● **About this exercise**
Down to the last line below, write out every line exactly, starting with the one that contains "middle mcp: (667, 560)" and leaving out the pictures.

Joint position lists
--- START ---
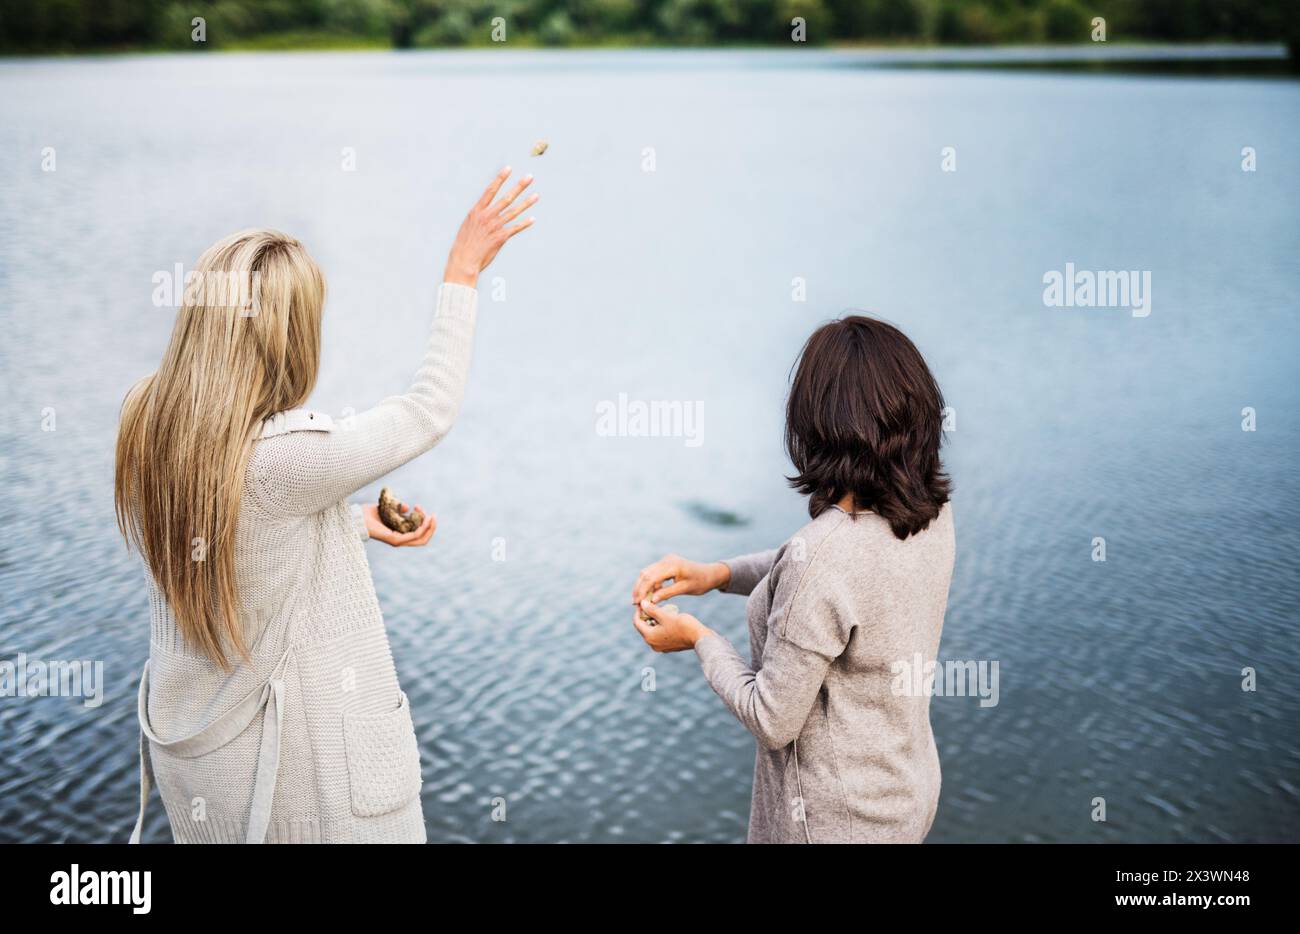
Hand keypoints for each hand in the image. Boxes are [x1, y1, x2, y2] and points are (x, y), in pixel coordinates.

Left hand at [362, 502, 436, 546]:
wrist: (358, 518)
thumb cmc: (370, 514)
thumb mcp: (389, 510)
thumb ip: (399, 510)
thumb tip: (408, 507)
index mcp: (400, 535)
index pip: (419, 534)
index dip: (425, 523)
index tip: (420, 508)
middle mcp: (400, 540)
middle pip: (423, 539)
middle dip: (431, 527)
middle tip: (433, 515)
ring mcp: (398, 542)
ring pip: (421, 538)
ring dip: (429, 527)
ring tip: (430, 515)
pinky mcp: (395, 540)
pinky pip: (414, 536)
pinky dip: (422, 528)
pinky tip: (424, 519)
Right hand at [443, 166, 538, 286]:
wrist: (463, 260)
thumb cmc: (464, 244)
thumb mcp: (468, 225)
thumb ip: (478, 216)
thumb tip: (484, 210)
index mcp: (477, 211)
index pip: (490, 190)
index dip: (500, 178)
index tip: (509, 168)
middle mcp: (487, 216)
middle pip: (506, 198)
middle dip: (519, 186)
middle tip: (530, 177)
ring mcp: (495, 226)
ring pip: (514, 212)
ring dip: (526, 203)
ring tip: (536, 195)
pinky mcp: (501, 238)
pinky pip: (515, 228)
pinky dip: (524, 224)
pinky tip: (532, 219)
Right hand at [632, 554, 729, 605]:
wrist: (710, 574)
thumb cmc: (700, 582)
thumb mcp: (684, 589)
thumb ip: (667, 593)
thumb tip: (651, 601)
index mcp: (673, 565)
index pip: (651, 577)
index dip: (642, 591)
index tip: (638, 603)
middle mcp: (667, 560)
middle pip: (646, 573)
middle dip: (639, 588)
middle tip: (635, 603)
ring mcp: (666, 560)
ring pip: (647, 573)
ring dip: (643, 586)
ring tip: (640, 601)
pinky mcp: (666, 563)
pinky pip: (654, 573)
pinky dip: (650, 584)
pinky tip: (649, 595)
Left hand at [633, 600, 712, 652]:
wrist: (700, 638)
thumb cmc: (683, 625)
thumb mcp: (665, 615)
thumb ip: (652, 610)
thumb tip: (642, 604)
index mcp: (650, 637)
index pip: (637, 623)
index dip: (638, 611)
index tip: (643, 602)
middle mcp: (653, 644)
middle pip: (644, 627)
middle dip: (647, 615)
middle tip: (653, 604)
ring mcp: (661, 647)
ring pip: (653, 631)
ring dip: (655, 620)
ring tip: (662, 610)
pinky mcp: (669, 647)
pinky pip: (661, 635)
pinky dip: (661, 627)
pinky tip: (669, 618)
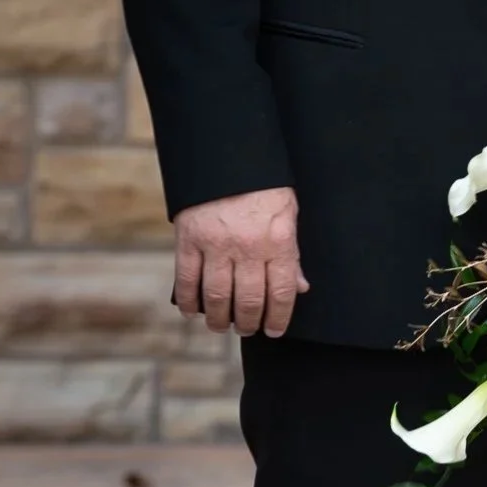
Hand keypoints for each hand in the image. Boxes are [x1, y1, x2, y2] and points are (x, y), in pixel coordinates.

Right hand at [173, 186, 308, 336]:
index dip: (279, 317)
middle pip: (249, 300)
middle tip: (248, 330)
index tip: (274, 330)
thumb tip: (299, 286)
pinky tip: (194, 311)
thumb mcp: (288, 213)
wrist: (227, 156)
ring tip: (222, 326)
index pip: (282, 291)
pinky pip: (188, 281)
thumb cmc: (263, 185)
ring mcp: (216, 246)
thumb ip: (292, 252)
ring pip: (217, 297)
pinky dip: (189, 302)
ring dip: (219, 319)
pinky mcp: (189, 241)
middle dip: (249, 323)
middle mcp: (248, 248)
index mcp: (277, 240)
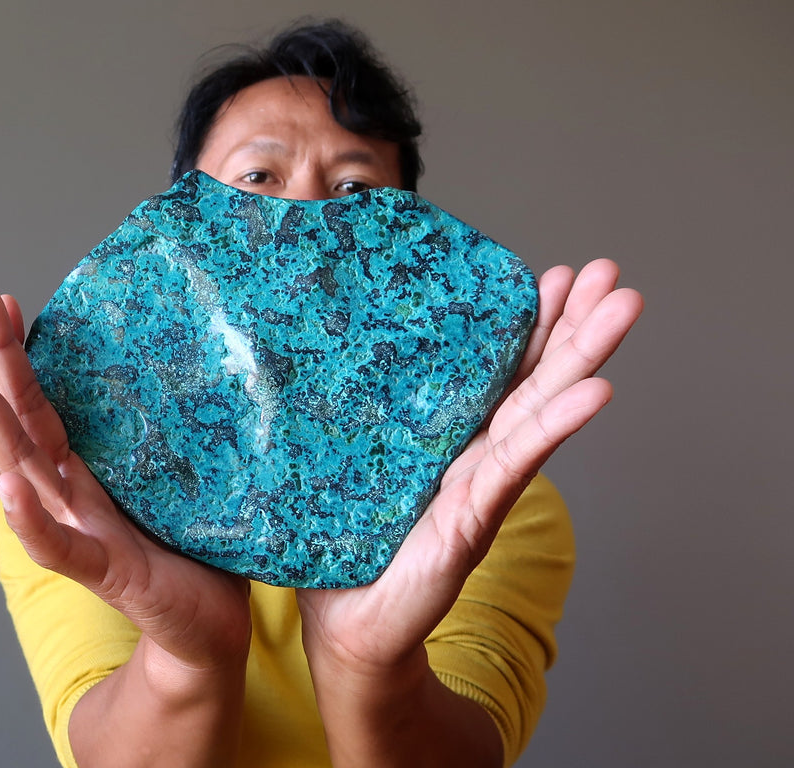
--- END ---
● **Result below**
middle mcp: (667, 560)
middle pip: (646, 573)
middle dip: (639, 588)
middle tip: (635, 603)
ring mcp: (666, 560)
ring pip: (647, 573)
ring dip: (643, 586)
ring tip: (640, 601)
pinky mcp: (666, 563)
pinky pip: (654, 573)
pinky dip: (650, 584)
pinky tip: (649, 595)
Left hand at [633, 600, 712, 652]:
wrist: (700, 638)
thumb cmc: (683, 625)
thumb mcp: (665, 615)
thumb ip: (652, 610)
thumb tip: (642, 604)
index mcp: (650, 637)
index pip: (637, 623)
index dip: (638, 611)
index tip: (643, 602)
middle mcp: (653, 644)
middle pip: (644, 627)
middle dip: (647, 615)
middle tip: (653, 604)
ring mcp: (661, 647)
ring pip: (653, 631)
ring dip: (655, 620)
ring tip: (662, 610)
pinky mcp: (669, 647)
pinky pip: (661, 635)
pinky dip: (661, 627)
pinky tip: (669, 618)
Hand keypoints for each hand in the image. Boxes are [x1, y1, x2, y2] and points are (x, y), in pixel coordinates.

Right hand at [173, 186, 308, 336]:
index dip: (279, 317)
middle pip: (249, 300)
middle tip: (248, 330)
index tip: (274, 330)
thumb tip: (299, 286)
pinky tip: (194, 311)
thumb mcp: (288, 213)
wrist: (227, 156)
ring tip: (222, 326)
index pip: (282, 291)
pinky pip: (188, 281)
thumb cmc: (263, 185)
ring mcp: (216, 246)
thumb ip: (292, 252)
ring pip: (217, 297)
pinky dip: (189, 302)
ring dip: (219, 319)
pinky mcp: (189, 241)
middle dip: (249, 323)
middle mcp: (248, 248)
index mcp: (277, 240)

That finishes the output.